Das heißt, auch diesbezüglich erwecken Sie in Ihrer Rede den Eindruck, dass diejenigen rechtskonform in ihr Heimatland zurückkehren könnten, um es wiederaufzubauen. Das ginge nur freiwillig. Die Rechtsgrundlagen dafür sind einfach nicht gegeben.
Es ist ein Thema, das man mit Augenmaß behandeln muss, bei dem man auf der einen Seite die humanitären Gründe berücksichtigen muss und auf der anderen Seite auch die Integrationsfähigkeit und -grenzen unseres Staates im Auge haben muss.
Über dieses Spannungsverhältnis kann man sich trefflich streiten. Ich sage nochmals: Tun wir das aber bitte mit dem gebotenen Anstand und Respekt. Denn am Ende reden wir über Menschen. - Herzlichen Dank.
Vielen Dank, Herr Minister. Es gibt zwei Fragen. Einigen Sie sich bitte, wer sie nimmt. Herr Poggenburg als Erster, dann habe ich als nächste Wortmeldung die von Herrn Kirchner gesehen. Ich würde die Zahl der Fragesteller je Fraktion heute auf zwei begrenzen. - Bitte, Herr Poggenburg.
Sehr geehrter und geschätzter Herr Innenminister Stahlknecht, Sie haben - es klang zumindest so - suggeriert: Ja, die AfD müsse sich im Ton vielleicht etwas zurücknehmen,
(Sebastian Striegel, GRÜNE: Nicht nur suggeriert! - Cornelia Lüddemann, GRÜNE: Das klang nicht nur so!)
um der CDU zu gefallen. Ich sage Ihnen ganz klar: Die AfD wird sich nicht zurücknehmen. Sie wird die Dinge klar beim Namen nennen und dies auch weiterhin tun. Vielleicht kommt eine CDU umgekehrt eines Tages mal damit klar, aus ihrer Deckung hervorzukommen und ebenfalls die Dinge beim Namen zu nennen.

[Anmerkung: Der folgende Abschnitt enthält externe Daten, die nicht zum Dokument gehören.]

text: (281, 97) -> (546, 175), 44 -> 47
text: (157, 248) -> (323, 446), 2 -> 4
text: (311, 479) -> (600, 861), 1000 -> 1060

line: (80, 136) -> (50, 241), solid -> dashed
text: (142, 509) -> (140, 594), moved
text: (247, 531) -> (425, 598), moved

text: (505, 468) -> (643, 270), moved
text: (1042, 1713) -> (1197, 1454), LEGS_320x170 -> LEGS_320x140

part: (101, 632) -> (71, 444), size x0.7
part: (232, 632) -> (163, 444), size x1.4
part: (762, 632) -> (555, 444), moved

Wenn jemand, eine Person, eine Personengruppe, ganz klar ehrlos ist, dann sagen wir das. Wir trauen uns das und werden das auch in Zukunft tun. Bitte nehmen Sie das so zur Kenntnis. - Danke schön.
Herr Stahlknecht, möchten Sie darauf erwidern? - Nein. Okay. - Dann habe ich jetzt Herrn Kirchner als nächsten Fragesteller.
Sehr geehrter Herr Innenminister, ich habe vernommen, dass Sie sagten, Journalisten meiner Partei. Journalisten Ihrer Partei, dazu frage ich Sie einmal - -
(Dr. Katja Pähle, SPD: Nicht zugehört! - Wulf Gallert, DIE LINKE: Sie haben in Ihrer Partei ein semantisches Problem, Herr Kirchner! - Unruhe)
Gehen wir weiter zu der Aussage, auf Ihr Ministerium hören, was Zahlen betrifft. Das haben Sie vorhin auch gesagt. Ich frage Sie natürlich, weil Sie sagten, nachdem Sie im Jahr 2016 ungefähr 800 Personen abgeschoben haben, dass Sie die Zahl im Jahr 2017 erhöhen wollten. Wenn ich dann aber lese, dass im ersten Halbjahr 2017
ganze 132 abgeschoben wurden, dann ist meine Frage, wie Sie das erhöhen wollen, wenn sie bis zur Hälfte des Jahres nur 130 abgeschoben haben.